Steve Woolley, head of external affairs for CIM (The Chartered Institute of Marketing) is encouraging companies to get informed and act early with their data planning. 

New data laws approved by the European Commission last month, which are due to come into force in 2018, are likely to impact all areas of marketing for thousands of businesses across the UK. After years of planning, the laws are expected to bring definition, clarity and accountability to data practice – resulting in a transparent legal framework around the ‘Single Digital Market’. However, marketers need to start planning ahead. The General Data Protection Regulation (GDPR) will constitute a major shake-up for the industry, and so organisations and marketers should seek compliance advice from the Information Commissioner’s Office now so that they can prepare for the massive overhaul to follow.

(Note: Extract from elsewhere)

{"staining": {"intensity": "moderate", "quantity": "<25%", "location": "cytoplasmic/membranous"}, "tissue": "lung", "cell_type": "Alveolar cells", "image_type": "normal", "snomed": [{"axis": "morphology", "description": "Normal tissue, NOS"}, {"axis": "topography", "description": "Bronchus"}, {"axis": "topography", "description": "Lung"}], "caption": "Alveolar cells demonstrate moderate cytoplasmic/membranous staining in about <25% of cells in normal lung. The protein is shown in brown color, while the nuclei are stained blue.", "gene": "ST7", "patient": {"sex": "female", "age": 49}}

The outcome of the 200 page reforms will lead to: the introduction of concepts such as the consumer’s ‘right to be forgotten’; raised levels of verification for opt-in consent; and requirements for companies to store consent permissions and unapproved data being deemed unusable. What does this mean for private and public organisations operating within the Eurozone? For some companies, it could mean a total rethink towards their approach and appraisal of data they – or their outsourced suppliers – already hold. For others, it will necessitate an overhaul to the way they do business. Those failing to comply could be fined up to 4 percent of their global turnover, or €20 million. Perhaps the most dramatic outcome is the predicted rise in demand for new data protection officers to be hired into thousands of organisations in order to meet some of the new regulations. Research by data protection recruitment agency GO DPO EU estimates that 33,000 data protection officers will be required for the financial services sector alone.